• [The records]
====

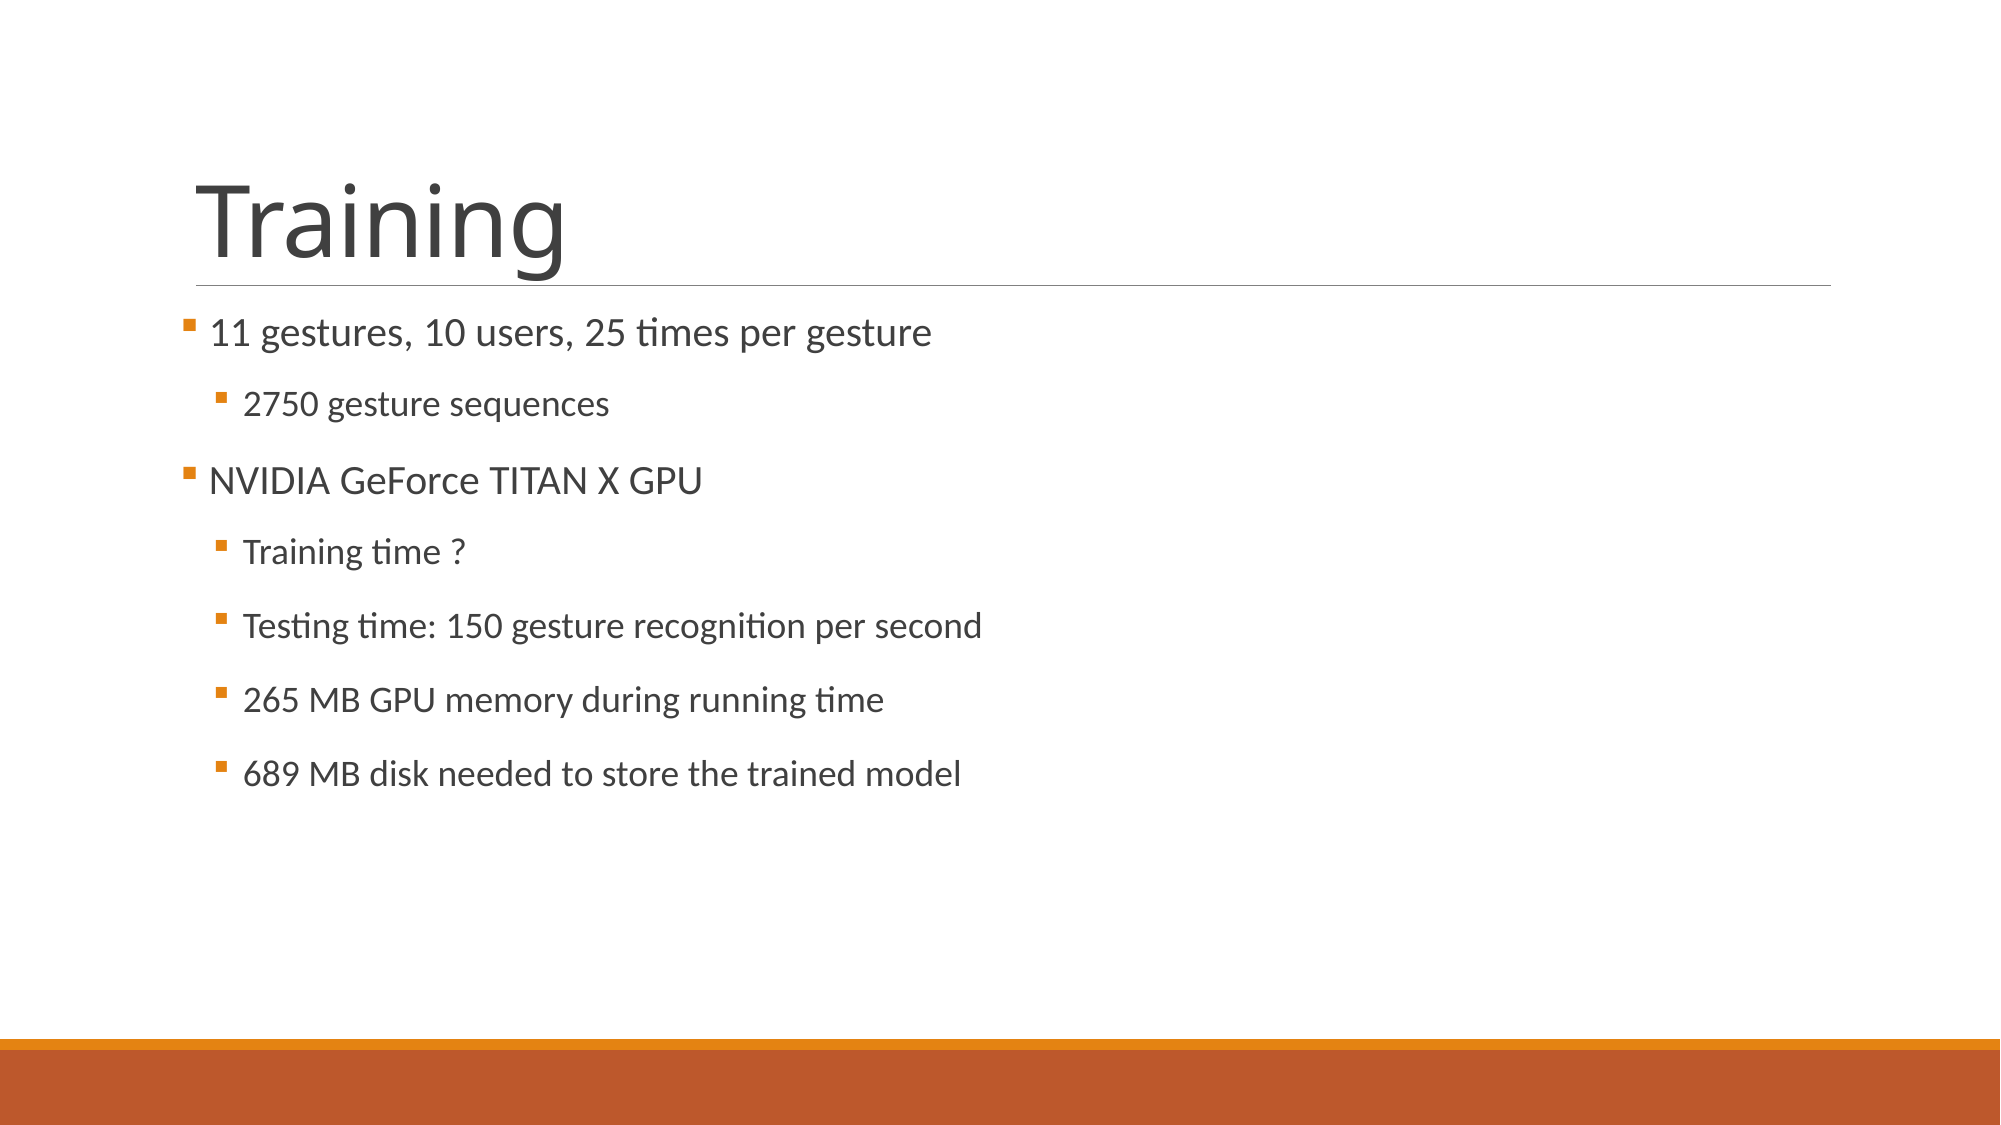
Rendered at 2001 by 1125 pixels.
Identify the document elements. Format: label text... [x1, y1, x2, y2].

title Training [180, 47, 1830, 285]
list 11 gestures, 10 users, 25 times per gesture 2750 gesture sequences NVIDIA GeForce TITAN X GPU Training time ? Testing time: 150 gesture recognition per second 265 MB GPU memory during running time 689 MB disk needed to store the trained model [180, 302, 1830, 963]
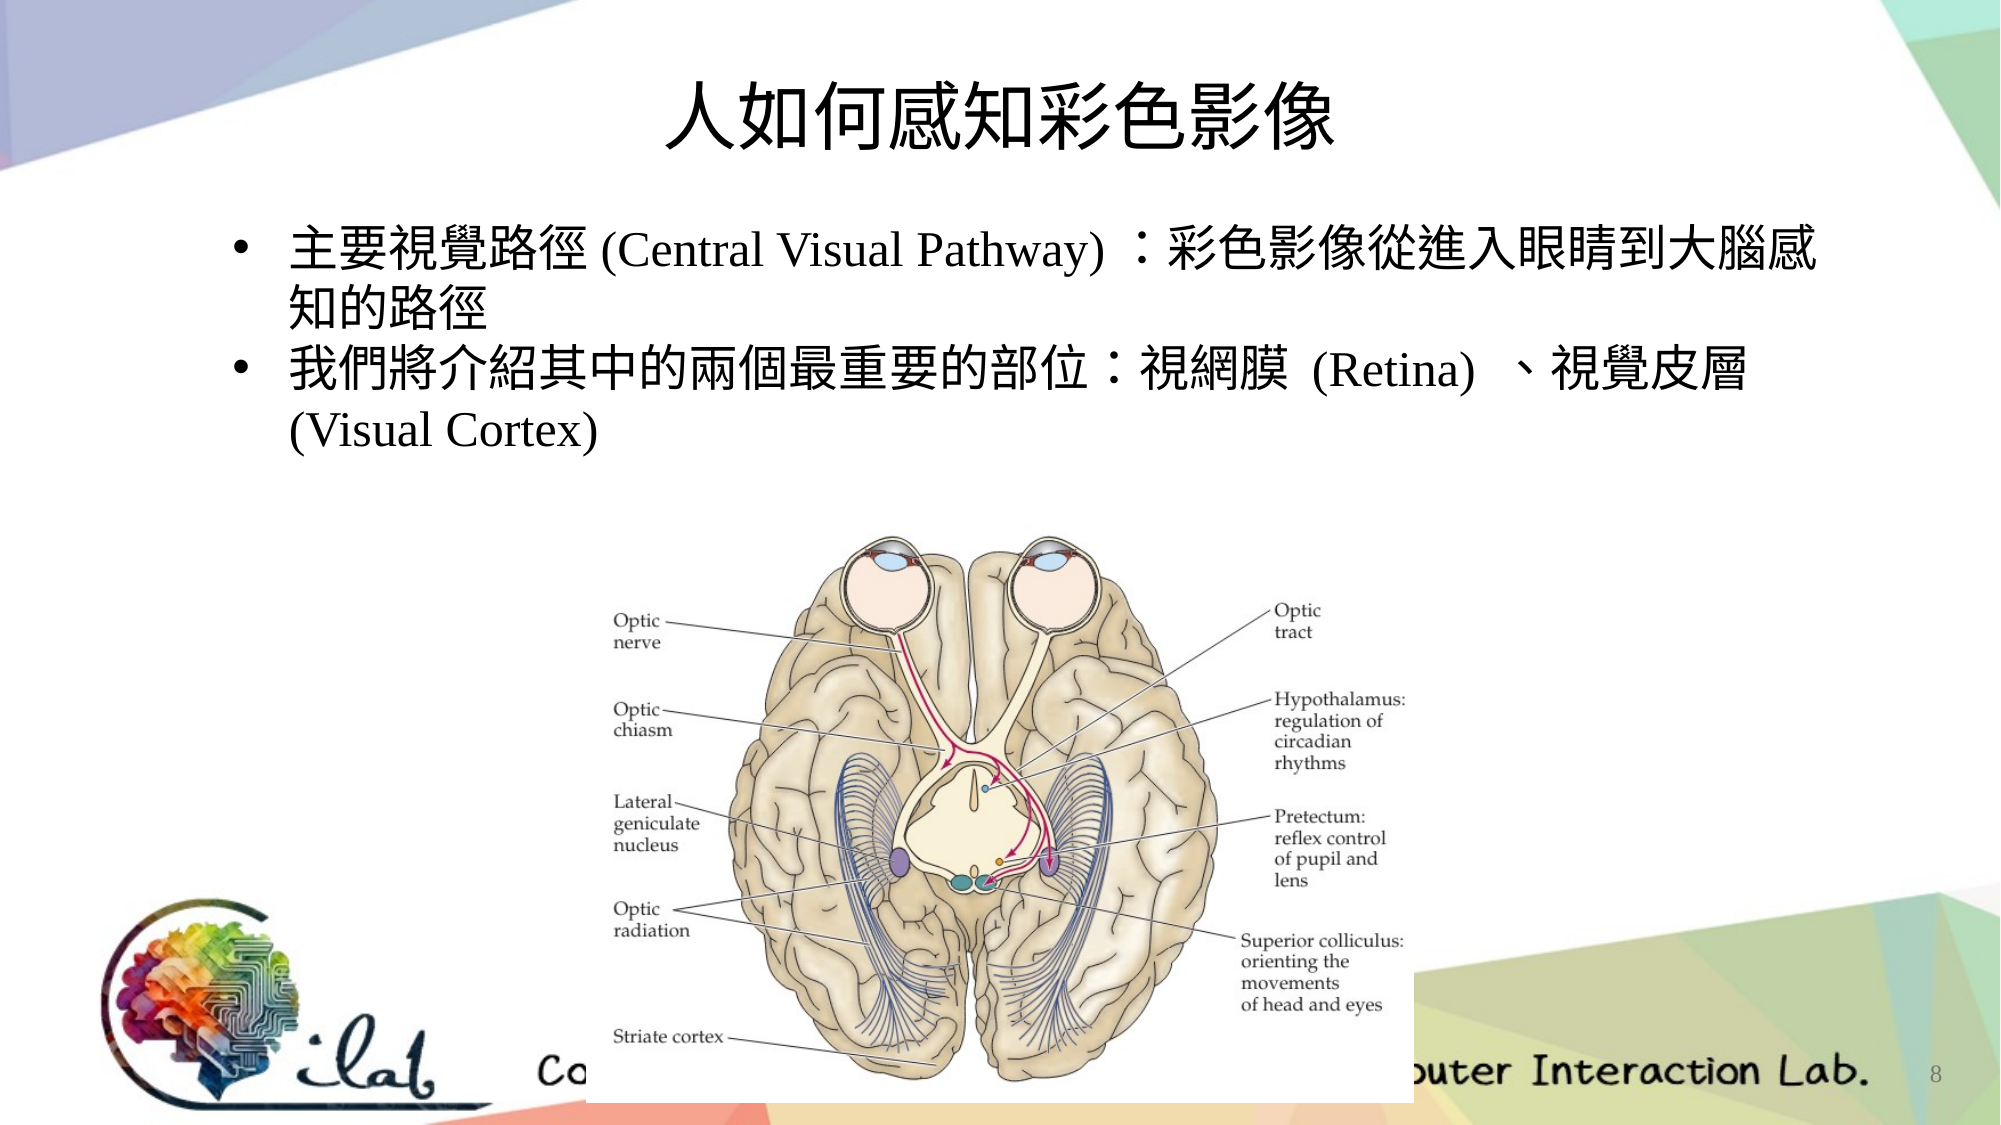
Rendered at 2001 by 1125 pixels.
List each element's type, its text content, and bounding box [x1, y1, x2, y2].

text_box 主要視覺路徑(Central Visual Pathway)：彩色影像從進入眼睛到大腦感知的路徑 我們將介紹其中的兩個最重要的部位：視網膜 (Retina) 、視覺皮層 (Visual Cortex) [217, 209, 1875, 465]
slide_number 8 [1507, 1042, 1958, 1103]
text_box 人如何感知彩色影像 [647, 62, 1353, 168]
picture [0, 0, 2001, 1125]
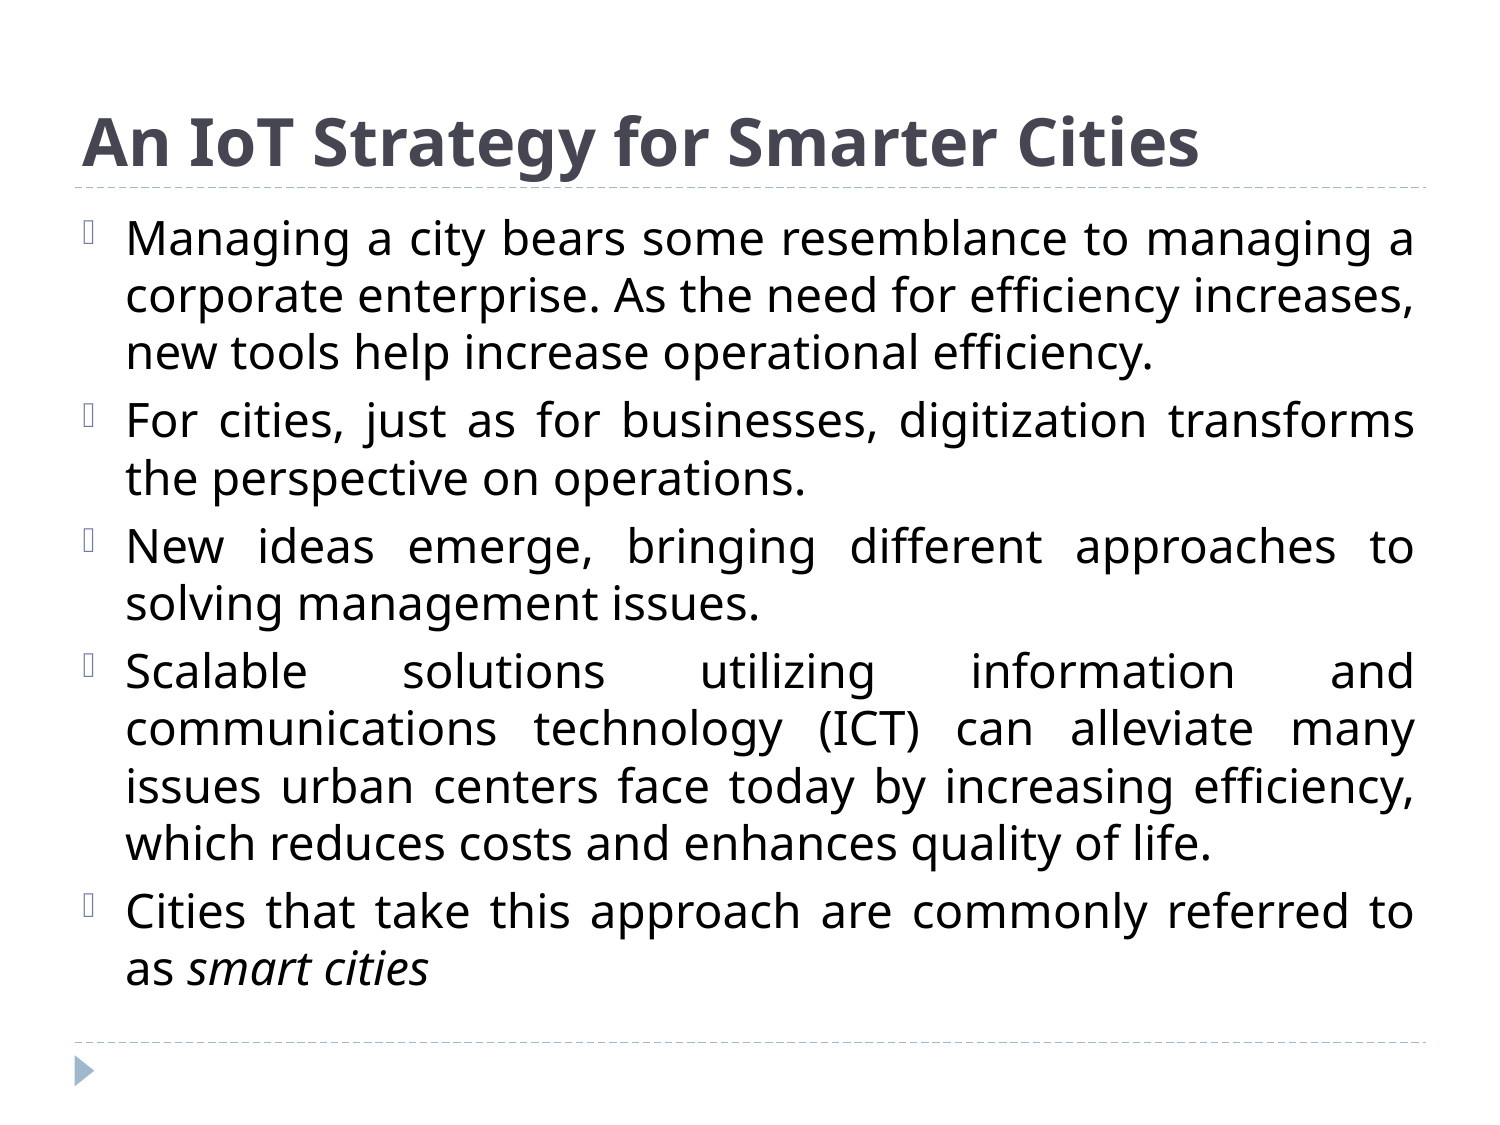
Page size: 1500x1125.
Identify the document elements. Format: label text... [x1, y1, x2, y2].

====

• [What you should do]
Nothing but the lines from the one containing "List each element's" through the end of the entries is to be retyped, exactly as written and without pictures.

• [Solution to the problem]
List each element's type, its text content, and bounding box [x1, y1, x2, y2].

text_box 主要視覺路徑(Central Visual Pathway)：彩色影像從進入眼睛到大腦感知的路徑 我們將介紹其中的兩個最重要的部位：視網膜 (Retina) 、視覺皮層 (Visual Cortex) [217, 209, 1875, 465]
slide_number 8 [1507, 1042, 1958, 1103]
text_box 人如何感知彩色影像 [647, 62, 1353, 168]
picture [0, 0, 2001, 1125]
Page size: 1500x1125.
Identify the document elements. Format: label text... [x1, y1, x2, y2].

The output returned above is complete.